| What to produce |
Please restate each line of the data that follows word for word, skipping any image.

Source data
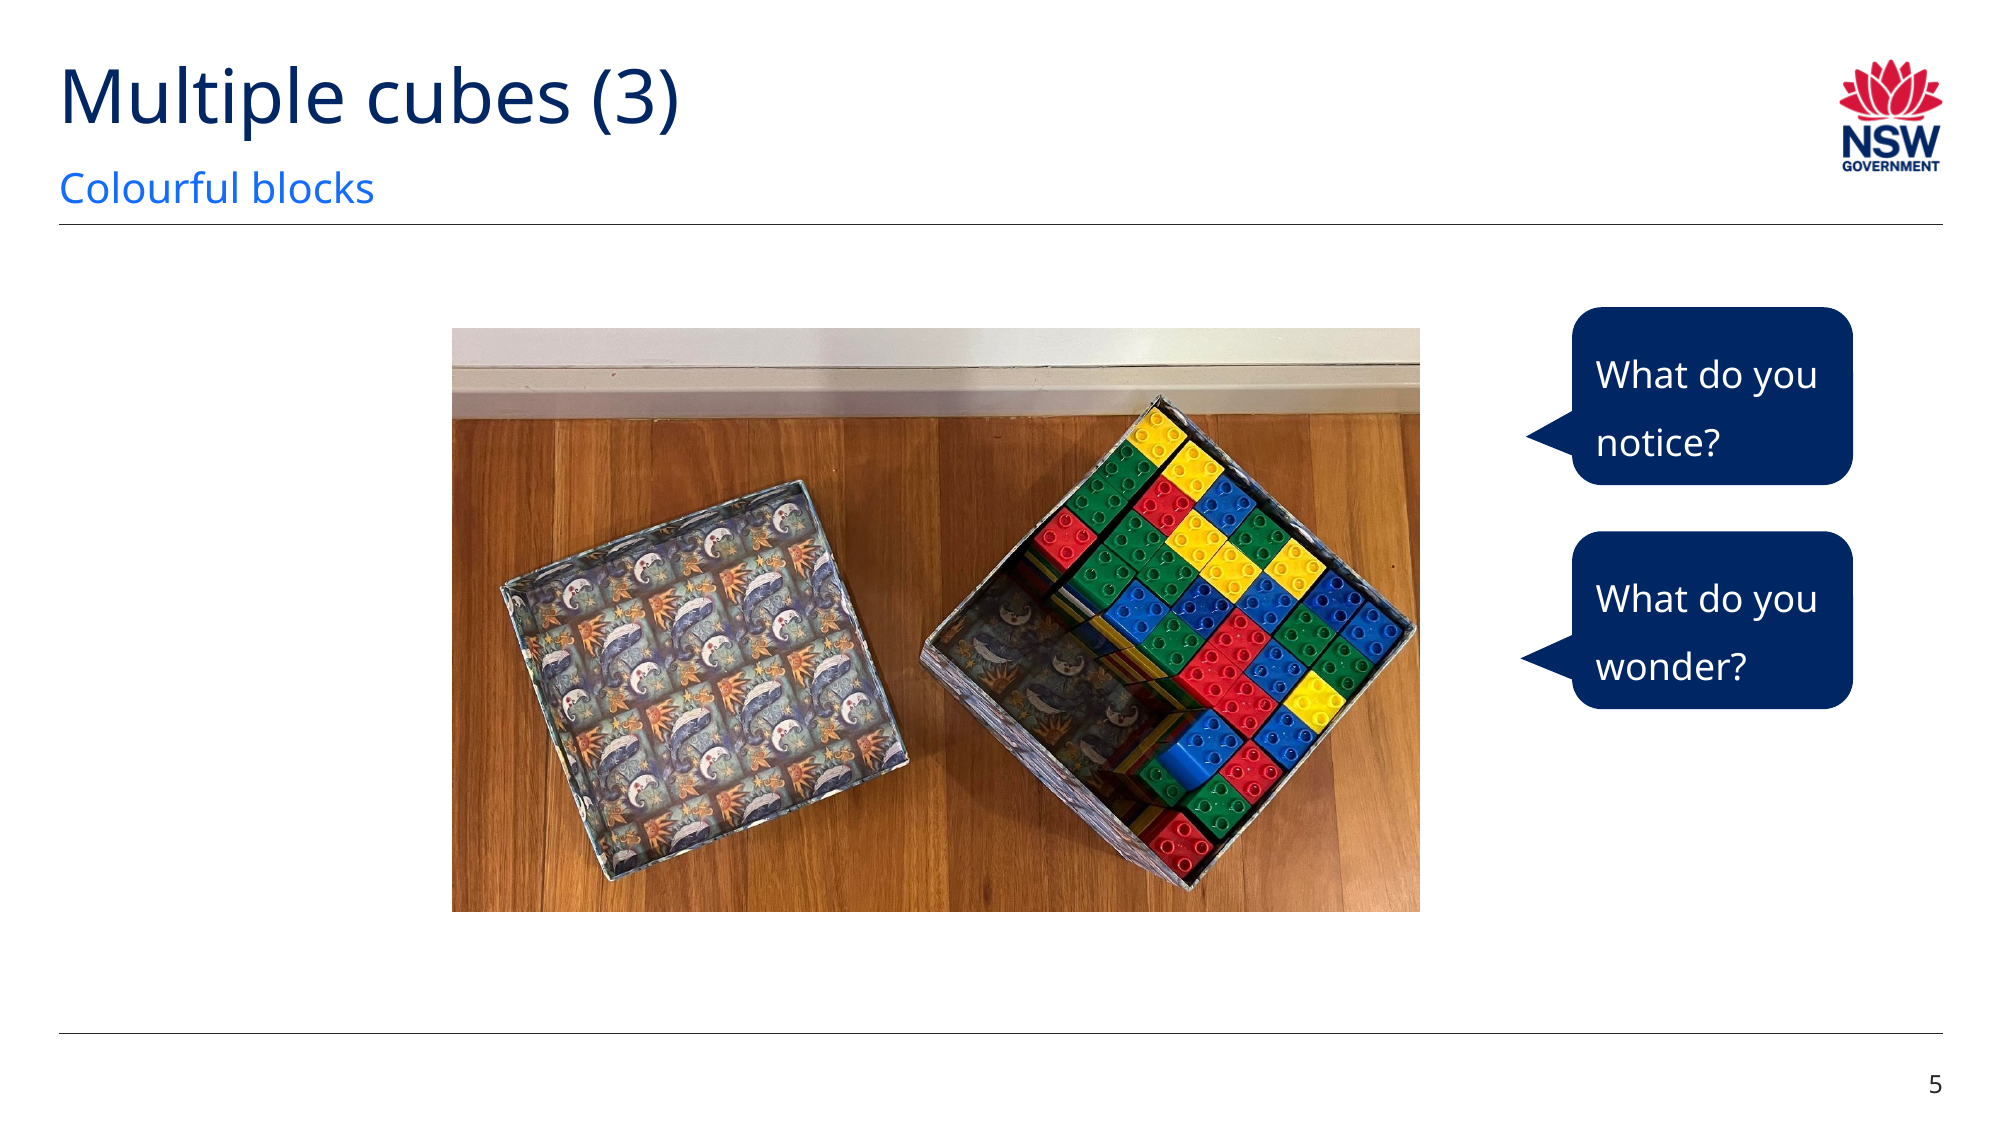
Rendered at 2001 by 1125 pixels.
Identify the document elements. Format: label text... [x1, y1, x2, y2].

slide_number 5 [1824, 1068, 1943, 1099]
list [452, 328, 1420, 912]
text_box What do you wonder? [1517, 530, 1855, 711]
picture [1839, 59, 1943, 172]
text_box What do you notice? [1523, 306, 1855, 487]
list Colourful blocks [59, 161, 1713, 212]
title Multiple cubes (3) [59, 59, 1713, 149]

| Answer to this task |
Rendered at 2001 by 1125 pixels.
Identify the document elements. Format: label text... [x1, y1, x2, y2].

slide_number 5 [1824, 1068, 1943, 1099]
list [452, 328, 1420, 912]
text_box What do you wonder? [1517, 530, 1855, 711]
picture [1839, 59, 1943, 172]
text_box What do you notice? [1523, 306, 1855, 487]
list Colourful blocks [59, 161, 1713, 212]
title Multiple cubes (3) [59, 59, 1713, 149]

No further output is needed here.